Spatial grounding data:
--

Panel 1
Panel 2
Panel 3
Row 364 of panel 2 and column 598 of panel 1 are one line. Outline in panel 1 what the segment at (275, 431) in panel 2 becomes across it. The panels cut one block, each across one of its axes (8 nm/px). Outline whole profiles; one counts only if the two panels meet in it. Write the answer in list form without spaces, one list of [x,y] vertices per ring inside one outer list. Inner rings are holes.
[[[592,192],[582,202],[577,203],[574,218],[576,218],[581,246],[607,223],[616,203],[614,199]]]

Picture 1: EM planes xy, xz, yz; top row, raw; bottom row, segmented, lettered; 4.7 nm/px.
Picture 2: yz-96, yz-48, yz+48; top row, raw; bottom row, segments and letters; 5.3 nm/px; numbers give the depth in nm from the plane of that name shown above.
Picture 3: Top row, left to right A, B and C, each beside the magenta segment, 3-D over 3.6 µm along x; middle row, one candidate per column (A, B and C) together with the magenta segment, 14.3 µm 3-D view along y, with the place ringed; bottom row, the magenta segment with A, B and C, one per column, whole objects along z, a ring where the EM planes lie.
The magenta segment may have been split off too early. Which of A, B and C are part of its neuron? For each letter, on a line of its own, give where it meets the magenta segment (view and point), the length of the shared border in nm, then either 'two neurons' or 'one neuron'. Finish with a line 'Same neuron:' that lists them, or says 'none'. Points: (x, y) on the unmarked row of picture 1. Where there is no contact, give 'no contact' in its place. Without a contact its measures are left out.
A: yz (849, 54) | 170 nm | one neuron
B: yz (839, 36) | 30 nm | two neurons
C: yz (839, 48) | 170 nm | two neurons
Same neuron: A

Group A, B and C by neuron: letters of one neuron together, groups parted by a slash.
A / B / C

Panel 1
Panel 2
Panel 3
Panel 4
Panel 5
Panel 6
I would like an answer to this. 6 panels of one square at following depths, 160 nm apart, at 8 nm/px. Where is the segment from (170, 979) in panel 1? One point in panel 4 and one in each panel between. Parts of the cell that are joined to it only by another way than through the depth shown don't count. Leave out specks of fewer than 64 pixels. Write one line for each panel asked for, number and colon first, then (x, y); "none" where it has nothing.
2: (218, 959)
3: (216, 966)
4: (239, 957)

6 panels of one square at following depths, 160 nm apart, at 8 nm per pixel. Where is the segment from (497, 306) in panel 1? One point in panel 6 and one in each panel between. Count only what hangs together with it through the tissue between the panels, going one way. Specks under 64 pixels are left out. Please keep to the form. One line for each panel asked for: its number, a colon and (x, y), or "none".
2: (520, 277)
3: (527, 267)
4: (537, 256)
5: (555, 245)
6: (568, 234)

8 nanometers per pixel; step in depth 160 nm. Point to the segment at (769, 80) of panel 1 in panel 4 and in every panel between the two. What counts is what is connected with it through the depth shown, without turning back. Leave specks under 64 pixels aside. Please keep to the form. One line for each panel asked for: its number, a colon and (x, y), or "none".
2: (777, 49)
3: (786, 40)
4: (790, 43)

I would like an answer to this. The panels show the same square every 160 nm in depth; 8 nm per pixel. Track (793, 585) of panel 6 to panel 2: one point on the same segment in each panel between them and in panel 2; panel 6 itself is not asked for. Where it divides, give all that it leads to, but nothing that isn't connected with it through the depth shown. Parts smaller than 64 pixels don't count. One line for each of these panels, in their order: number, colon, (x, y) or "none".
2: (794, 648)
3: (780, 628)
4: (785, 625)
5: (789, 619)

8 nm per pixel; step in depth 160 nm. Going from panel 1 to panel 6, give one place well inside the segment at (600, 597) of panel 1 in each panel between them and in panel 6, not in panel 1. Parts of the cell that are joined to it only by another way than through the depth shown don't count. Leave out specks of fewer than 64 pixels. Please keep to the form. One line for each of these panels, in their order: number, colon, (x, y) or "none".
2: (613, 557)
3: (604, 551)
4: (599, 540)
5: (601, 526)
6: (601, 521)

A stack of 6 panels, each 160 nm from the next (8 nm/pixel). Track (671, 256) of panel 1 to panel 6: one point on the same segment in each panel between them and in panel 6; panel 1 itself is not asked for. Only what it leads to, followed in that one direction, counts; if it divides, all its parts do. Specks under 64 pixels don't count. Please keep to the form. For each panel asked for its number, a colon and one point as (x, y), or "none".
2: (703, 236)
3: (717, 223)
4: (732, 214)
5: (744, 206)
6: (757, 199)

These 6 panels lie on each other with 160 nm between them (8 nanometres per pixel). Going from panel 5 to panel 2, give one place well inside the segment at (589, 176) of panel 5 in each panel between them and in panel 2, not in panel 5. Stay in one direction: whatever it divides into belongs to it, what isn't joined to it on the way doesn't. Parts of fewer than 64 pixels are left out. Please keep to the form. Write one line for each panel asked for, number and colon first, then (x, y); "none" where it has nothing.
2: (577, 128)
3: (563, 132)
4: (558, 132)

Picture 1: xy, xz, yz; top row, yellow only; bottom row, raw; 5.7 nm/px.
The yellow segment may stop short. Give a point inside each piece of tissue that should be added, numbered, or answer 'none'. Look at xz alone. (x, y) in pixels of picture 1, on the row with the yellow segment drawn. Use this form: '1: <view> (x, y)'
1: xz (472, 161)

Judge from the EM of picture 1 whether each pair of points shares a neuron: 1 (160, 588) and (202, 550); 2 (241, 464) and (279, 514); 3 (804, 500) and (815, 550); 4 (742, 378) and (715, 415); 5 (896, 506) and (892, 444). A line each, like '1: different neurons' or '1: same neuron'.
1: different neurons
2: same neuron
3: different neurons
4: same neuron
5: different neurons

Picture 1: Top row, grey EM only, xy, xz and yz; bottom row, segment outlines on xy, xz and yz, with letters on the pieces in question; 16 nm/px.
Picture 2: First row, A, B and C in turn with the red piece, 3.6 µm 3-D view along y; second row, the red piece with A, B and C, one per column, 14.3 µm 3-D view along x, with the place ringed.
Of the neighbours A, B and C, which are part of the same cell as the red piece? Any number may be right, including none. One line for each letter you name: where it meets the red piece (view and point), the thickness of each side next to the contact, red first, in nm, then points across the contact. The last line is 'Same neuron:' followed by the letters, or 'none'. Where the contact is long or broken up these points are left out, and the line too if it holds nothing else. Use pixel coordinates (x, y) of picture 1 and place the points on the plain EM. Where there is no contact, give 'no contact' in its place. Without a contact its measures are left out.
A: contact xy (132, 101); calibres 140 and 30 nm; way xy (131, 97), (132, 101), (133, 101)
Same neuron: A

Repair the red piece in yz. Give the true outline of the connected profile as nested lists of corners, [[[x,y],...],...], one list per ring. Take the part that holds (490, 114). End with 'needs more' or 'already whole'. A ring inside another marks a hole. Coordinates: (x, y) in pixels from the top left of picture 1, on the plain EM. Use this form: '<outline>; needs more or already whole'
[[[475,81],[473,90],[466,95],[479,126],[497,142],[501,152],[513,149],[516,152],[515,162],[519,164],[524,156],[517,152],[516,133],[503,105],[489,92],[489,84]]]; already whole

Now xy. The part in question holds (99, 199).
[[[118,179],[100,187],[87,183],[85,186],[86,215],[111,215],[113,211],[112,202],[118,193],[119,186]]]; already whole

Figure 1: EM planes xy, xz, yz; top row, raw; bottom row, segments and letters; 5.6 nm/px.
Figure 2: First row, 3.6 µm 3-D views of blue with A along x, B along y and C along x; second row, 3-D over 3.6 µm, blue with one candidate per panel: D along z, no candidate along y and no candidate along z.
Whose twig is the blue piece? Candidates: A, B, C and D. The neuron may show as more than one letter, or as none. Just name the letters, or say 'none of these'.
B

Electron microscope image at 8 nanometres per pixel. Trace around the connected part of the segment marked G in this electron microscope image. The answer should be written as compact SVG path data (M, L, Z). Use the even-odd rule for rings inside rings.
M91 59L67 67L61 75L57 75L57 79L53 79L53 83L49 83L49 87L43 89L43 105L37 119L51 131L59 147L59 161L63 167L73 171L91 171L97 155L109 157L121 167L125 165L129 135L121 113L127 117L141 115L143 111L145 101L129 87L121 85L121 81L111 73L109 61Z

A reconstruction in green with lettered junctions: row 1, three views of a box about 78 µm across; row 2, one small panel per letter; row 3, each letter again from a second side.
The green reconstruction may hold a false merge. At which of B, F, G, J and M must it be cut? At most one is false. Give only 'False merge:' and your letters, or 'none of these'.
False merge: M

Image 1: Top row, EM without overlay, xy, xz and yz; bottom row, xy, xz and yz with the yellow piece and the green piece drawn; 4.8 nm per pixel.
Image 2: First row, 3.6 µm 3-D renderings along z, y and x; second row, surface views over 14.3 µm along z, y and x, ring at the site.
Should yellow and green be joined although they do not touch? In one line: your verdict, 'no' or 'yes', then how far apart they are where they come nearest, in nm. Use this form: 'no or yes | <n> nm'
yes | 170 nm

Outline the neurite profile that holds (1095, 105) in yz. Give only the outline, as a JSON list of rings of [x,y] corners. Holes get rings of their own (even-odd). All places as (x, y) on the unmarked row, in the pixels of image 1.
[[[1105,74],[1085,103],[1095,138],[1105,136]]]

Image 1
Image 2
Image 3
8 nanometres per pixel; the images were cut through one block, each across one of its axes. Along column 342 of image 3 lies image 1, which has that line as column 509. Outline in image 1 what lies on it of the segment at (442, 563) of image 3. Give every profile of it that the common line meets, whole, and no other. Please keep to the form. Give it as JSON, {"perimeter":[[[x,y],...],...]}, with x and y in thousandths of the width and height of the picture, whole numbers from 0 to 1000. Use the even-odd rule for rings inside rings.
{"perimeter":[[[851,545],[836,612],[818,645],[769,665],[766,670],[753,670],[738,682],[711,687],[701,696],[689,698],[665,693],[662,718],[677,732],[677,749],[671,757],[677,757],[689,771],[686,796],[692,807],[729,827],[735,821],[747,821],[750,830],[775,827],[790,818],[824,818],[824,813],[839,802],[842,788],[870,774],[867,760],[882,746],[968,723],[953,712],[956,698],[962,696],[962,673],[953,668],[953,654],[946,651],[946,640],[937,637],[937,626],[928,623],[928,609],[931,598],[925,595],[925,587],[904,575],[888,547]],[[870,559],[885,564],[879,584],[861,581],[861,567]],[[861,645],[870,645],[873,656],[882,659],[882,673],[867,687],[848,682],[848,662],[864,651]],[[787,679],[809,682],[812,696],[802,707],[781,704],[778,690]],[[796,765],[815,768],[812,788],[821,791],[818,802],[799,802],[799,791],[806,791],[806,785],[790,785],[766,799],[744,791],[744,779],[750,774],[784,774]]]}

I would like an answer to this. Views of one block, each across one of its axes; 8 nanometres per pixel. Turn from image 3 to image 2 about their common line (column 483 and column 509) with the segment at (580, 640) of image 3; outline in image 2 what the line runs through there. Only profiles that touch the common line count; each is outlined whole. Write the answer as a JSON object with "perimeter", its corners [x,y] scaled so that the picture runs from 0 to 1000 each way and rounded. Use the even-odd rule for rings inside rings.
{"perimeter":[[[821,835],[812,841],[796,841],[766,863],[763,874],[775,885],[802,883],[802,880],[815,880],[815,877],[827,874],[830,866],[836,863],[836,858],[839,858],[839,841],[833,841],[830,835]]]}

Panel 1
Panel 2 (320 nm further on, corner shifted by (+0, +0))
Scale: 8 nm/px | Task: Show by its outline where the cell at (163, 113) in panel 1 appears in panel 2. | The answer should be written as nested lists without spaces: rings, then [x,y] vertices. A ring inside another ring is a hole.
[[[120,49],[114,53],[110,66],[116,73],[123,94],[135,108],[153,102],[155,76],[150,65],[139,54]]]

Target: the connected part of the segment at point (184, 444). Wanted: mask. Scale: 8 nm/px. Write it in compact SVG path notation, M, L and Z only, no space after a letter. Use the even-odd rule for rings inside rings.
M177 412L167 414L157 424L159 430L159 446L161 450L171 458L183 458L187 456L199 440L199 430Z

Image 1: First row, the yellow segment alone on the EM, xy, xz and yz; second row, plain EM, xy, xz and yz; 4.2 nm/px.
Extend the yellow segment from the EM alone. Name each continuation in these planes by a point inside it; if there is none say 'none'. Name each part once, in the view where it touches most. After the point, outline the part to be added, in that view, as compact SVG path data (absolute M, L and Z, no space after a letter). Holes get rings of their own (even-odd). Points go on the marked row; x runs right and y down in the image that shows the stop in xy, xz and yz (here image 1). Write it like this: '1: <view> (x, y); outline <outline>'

--

Task prompt
Search the entries above for the word "lettered" and copy each line where it appears.

Task result
Picture 1: EM planes xy, xz, yz; top row, raw; bottom row, segmented, lettered; 4.7 nm/px.
A reconstruction in green with lettered junctions: row 1, three views of a box about 78 µm across; row 2, one small panel per letter; row 3, each letter again from a second side.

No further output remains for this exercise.